Shelves are packed with probiotic supplements, but they’re not all equal. Here are some of the things we advise our clients to look for when choosing a probiotic supplement.

  • Consider what you’re looking to achieve. Different strains help with different health goals.
  • Choose a supplement with a variety of the most well-studied types of probiotic bacteria. We love that  Renew Life Ultimate Flora™ Probiotics contain 3 times more good bacteria than other leading brands, as well as multiple scientifically studied strains to support digestive balance and harmony.
  • Check the label to see which types of bacteria are in the probiotic blend.
  • Check the CFU, or colony forming units, to see how many live bacteria you’re getting per serving. We advise clients to look for 15-30 billion CFUs, or above.
  • Choose a supplement from a reputable brand with a commitment to ensuring quality ingredients (i.e. the pill contains the amount and type of bacteria that it says it does.)
  • Know the source of the probiotic and determine whether it may contain any allergens. Certain brands source probiotics from dairy. Renew Life Ultimate Flora™ Probiotics are dairy and gluten free. If you follow a low-FODMAP protocol, be sure to check the ingredients for FODMAPS like inulin.
  • Make sure that the probiotics you take will make it to your gut alive. They need a special way to make it through your stomach acid. Renew Life Ultimate Flora Probiotics use a delayed release capsule to ensure that more probiotics reach your gut.

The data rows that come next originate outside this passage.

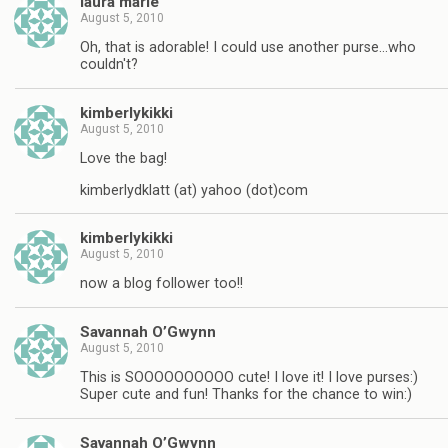
laura marie
August 5, 2010
Oh, that is adorable! I could use another purse…who
couldn't?
kimberlykikki
August 5, 2010
Love the bag!
kimberlydklatt (at) yahoo (dot)com
kimberlykikki
August 5, 2010
now a blog follower too!!
Savannah O’Gwynn
August 5, 2010
This is SOOOOOOOOOO cute! I love it! I love purses:)
Super cute and fun! Thanks for the chance to win:)
Savannah O’Gwynn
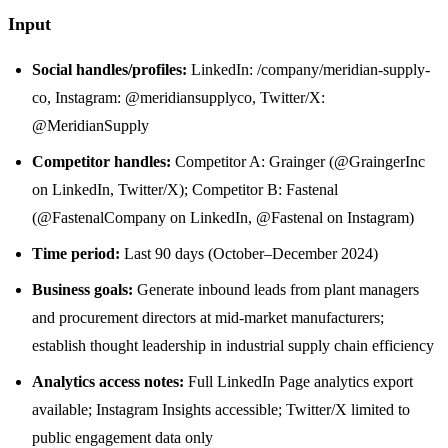
Input
Social handles/profiles:
LinkedIn: /company/meridian-supply-
co, Instagram: @meridiansupplyco, Twitter/X:
@MeridianSupply
Competitor handles:
Competitor A: Grainger (@GraingerInc
on LinkedIn, Twitter/X); Competitor B: Fastenal
(@FastenalCompany on LinkedIn, @Fastenal on Instagram)
Time period:
Last 90 days (October–December 2024)
Business goals:
Generate inbound leads from plant managers
and procurement directors at mid-market manufacturers;
establish thought leadership in industrial supply chain efficiency
Analytics access notes:
Full LinkedIn Page analytics export
available; Instagram Insights accessible; Twitter/X limited to
public engagement data only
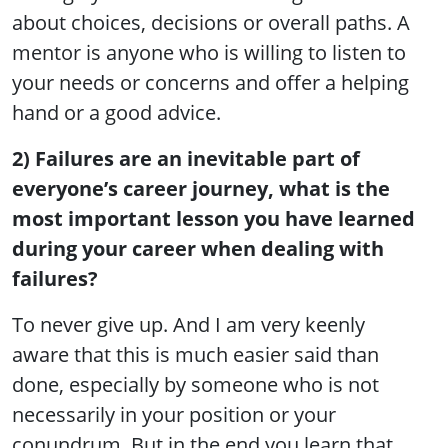
about choices, decisions or overall paths. A
mentor is anyone who is willing to listen to
your needs or concerns and offer a helping
hand or a good advice.
2) Failures are an inevitable part of
everyone’s career journey, what is the
most important lesson you have learned
during your career when dealing with
failures?
To never give up. And I am very keenly
aware that this is much easier said than
done, especially by someone who is not
necessarily in your position or your
conundrum. But in the end you learn that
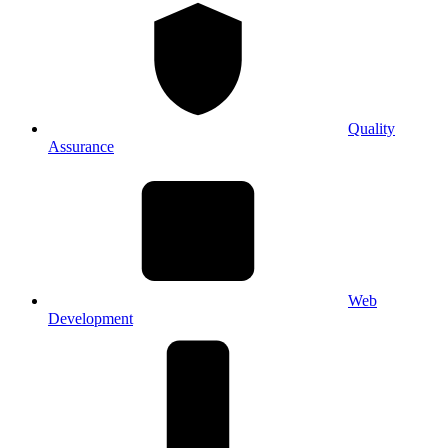
Quality
Assurance
Web
Development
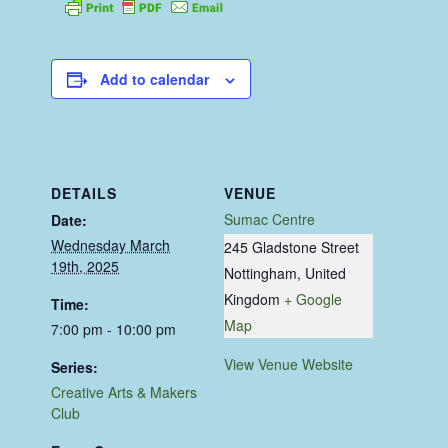
Add to calendar
DETAILS
VENUE
Sumac Centre
Date:
Wednesday March
245 Gladstone Street
19th, 2025
Nottingham
,
United
Kingdom
+ Google
Time:
Map
7:00 pm - 10:00 pm
View Venue Website
Series:
Creative Arts & Makers
Club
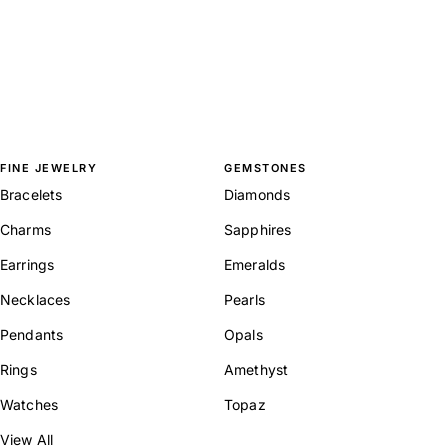
FINE JEWELRY
GEMSTONES
Bracelets
Diamonds
Charms
Sapphires
Earrings
Emeralds
Necklaces
Pearls
Pendants
Opals
Rings
Amethyst
Watches
Topaz
View All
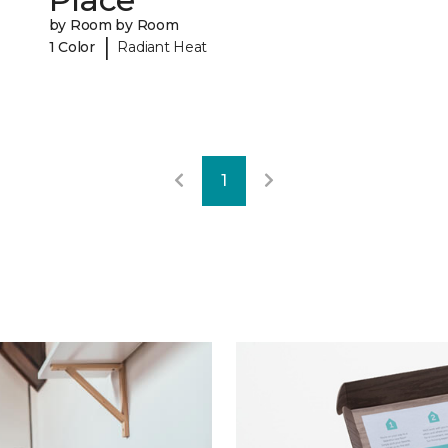
by Room by Room
|
1 Color
Radiant Heat
1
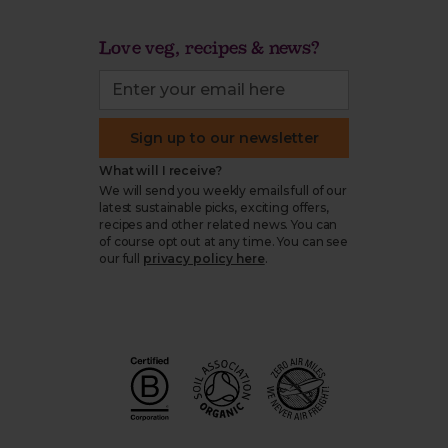
Love veg, recipes & news?
Sign up to our newsletter
What will I receive?
We will send you weekly emails full of our
latest sustainable picks, exciting offers,
recipes and other related news. You can
of course opt out at any time. You can see
our full
privacy policy here
.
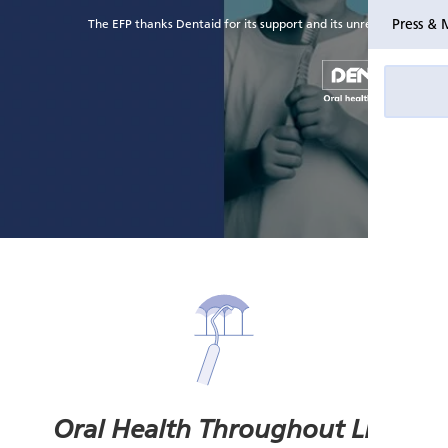
Press & 
The EFP thanks Dentaid for its support and its unrestricted grant
Oral Health Throughout Life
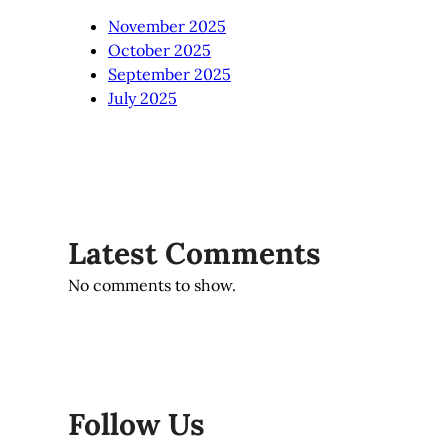
November 2025
October 2025
September 2025
July 2025
Latest Comments
No comments to show.
Follow Us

Do you include probiotics and prebiotics as part of your wellness routine? What are your favorite ways to keep your gut healthy? 

*These statements have not been evaluated by the Food and Drug Administration. This product is not intended to diagnose, treat, cure, or prevent disease.


5 Comments on Probiotics 101 — Guide to Eating for a Better Gut

  1. Sharon M Bookwalter
    August 16, 2018 at 10:42 pm (6 years ago)

    It’s amazing how many versatile foods are prebiotic or probiotic. This makes it easy to add them to meals. Thanks!

    • C&J Nutrition
      August 17, 2018 at 1:31 am (6 years ago)

      So true! They’re foods you’d include anyway…they just serve double (or triple) duty!

  2. Dean Jarosh
    August 17, 2018 at 1:27 am (6 years ago)

    I have eaten the home made coconut milk yogurt, Kim chi and Sauerkraut and they are all very good

    • C&J Nutrition
      August 17, 2018 at 1:31 am (6 years ago)

      We agree! All our faves, too. 🙂

  3. Jo
    August 17, 2023 at 12:51 am (11 months ago)

    What is the most trustworthy Kombucha brand(s) with the most probiotics?